DOMINGO MUNDIAL DE LAS MISIONES
Un buen día para valorar y agradecer a Dios el haber nacido en un país de fe y de una familia cristiana, don del que no disfrutan millones de seres humanos en el mundo.
Un día muy adecuado para recordar que por nuestro bautismo estamos comprometidos a ser testigos de Cristo hasta en los últimos rincones de la tierra, sin olvidar, por supuesto, los “rincones” de nuestro propio hogar, de nuestra escuela o universidad, de nuestro lugar de trabajo o de vida social.
Un día muy propio –aunque ojalá no sea el único– para orar por todos esos hombres y mujeres admirables que han dejado patria, familia, idioma y relativas comodidades para ir a predicar a Cristo en lugares remotos, y que tanto necesitan la ayuda de Dios para soportar penurias, desalientos, soledades y hasta persecuciones.
Un día para revaluar, dándole valor misionero a nuestra devaluada moneda y hacerla mensajera de nuestra solidaridad humana y cristiana.
Un día muy especial para pedir a Dios en serio que haya vocaciones misioneras de muchachos y muchachas que se dediquen a anunciar el Evangelio a todas las naciones, comenzando por nuestra ciudad.
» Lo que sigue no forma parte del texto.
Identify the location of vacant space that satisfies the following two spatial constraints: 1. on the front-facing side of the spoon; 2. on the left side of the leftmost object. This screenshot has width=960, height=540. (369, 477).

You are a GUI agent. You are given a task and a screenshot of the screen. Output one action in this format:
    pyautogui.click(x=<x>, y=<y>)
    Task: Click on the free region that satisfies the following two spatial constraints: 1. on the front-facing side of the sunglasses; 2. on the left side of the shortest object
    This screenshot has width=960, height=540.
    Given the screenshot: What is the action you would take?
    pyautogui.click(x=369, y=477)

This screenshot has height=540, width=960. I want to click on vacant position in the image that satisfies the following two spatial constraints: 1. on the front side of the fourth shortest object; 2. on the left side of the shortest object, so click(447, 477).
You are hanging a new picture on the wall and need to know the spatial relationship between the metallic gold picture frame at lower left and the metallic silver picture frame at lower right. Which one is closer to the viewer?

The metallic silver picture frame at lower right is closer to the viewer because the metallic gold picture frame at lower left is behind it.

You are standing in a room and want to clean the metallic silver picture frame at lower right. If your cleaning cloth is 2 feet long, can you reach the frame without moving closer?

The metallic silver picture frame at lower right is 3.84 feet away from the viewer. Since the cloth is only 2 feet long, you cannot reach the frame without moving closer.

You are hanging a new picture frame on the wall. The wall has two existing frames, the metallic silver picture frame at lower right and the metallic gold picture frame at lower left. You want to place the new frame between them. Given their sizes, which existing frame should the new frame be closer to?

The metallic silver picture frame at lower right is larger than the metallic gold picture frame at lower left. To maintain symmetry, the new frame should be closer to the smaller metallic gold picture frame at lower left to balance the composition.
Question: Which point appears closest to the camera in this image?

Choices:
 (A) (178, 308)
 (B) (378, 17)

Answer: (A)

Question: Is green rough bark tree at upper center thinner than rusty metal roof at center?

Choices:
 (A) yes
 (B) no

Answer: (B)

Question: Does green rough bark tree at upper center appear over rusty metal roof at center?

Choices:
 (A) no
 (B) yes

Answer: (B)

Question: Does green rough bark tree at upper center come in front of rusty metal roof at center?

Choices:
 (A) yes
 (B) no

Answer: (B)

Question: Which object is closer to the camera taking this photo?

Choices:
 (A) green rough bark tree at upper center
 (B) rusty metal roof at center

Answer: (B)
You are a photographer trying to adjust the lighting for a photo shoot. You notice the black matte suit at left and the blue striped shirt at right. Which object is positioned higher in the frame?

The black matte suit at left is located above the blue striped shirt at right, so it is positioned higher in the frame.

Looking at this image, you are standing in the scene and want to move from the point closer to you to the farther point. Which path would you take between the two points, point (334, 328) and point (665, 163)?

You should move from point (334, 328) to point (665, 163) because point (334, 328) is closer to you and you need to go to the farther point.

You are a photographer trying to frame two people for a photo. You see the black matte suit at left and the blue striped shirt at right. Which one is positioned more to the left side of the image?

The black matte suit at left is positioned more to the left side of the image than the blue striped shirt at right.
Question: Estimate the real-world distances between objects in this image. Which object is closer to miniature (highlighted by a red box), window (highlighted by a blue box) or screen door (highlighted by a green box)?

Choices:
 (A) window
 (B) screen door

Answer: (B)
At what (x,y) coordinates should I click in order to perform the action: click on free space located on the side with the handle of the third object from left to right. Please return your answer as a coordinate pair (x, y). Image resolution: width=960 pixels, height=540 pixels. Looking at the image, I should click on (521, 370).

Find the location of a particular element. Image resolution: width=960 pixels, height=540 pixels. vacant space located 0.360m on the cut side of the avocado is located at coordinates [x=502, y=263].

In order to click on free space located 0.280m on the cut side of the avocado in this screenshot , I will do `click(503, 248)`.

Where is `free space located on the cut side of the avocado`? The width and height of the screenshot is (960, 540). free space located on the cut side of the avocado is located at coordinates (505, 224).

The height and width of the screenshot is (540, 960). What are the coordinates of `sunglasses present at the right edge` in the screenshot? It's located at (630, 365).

Un día para reflexionar sinceramente si no estamos quizá desalentando como padres, los deseos de alguno de los hijos que quieran ser sacerdotes o religiosas. Un día para atender el llamado del Señor al trabajo misionero ingresando a una pequeña comunidad parroquial o misionera que tenga como finalidad el anuncio del evangelio.
Un día para cooperar en un trabajo misionero como catequista, ministro de la palabra o servidor de la Iglesia.
Un día para leer y meditar el mensaje del papa Francisco para la Jornada Mundial de las Misiones 2018: “Junto a los jóvenes, llevemos el Evangelio a todos”.
Un día, además, para que la doctrina de la Iglesia nos ilumine leyendo el capítulo I del decreto conciliar Ad Gentes sobre la actividad misionera de la Iglesia. Hoy es una ocasión muy apta para meditar en la naturaleza de la Iglesia y en el sentido de los derechos y deberes de nuestra pertenencia a ella: Cristo es misionero, el primero y fundamental; la Iglesia es, por su misma naturaleza, misionera; cada cristiano debe ser misionero.
“Nace así la Iglesia...bajo el soplo potente del Espíritu Santo, que impulsa a los Apóstoles a salir del cenáculo y a comenzar su misión. Se dirigen a los hombres y se ponen en camino para hacer discípulos de todas naciones”. (San Juan Pablo II).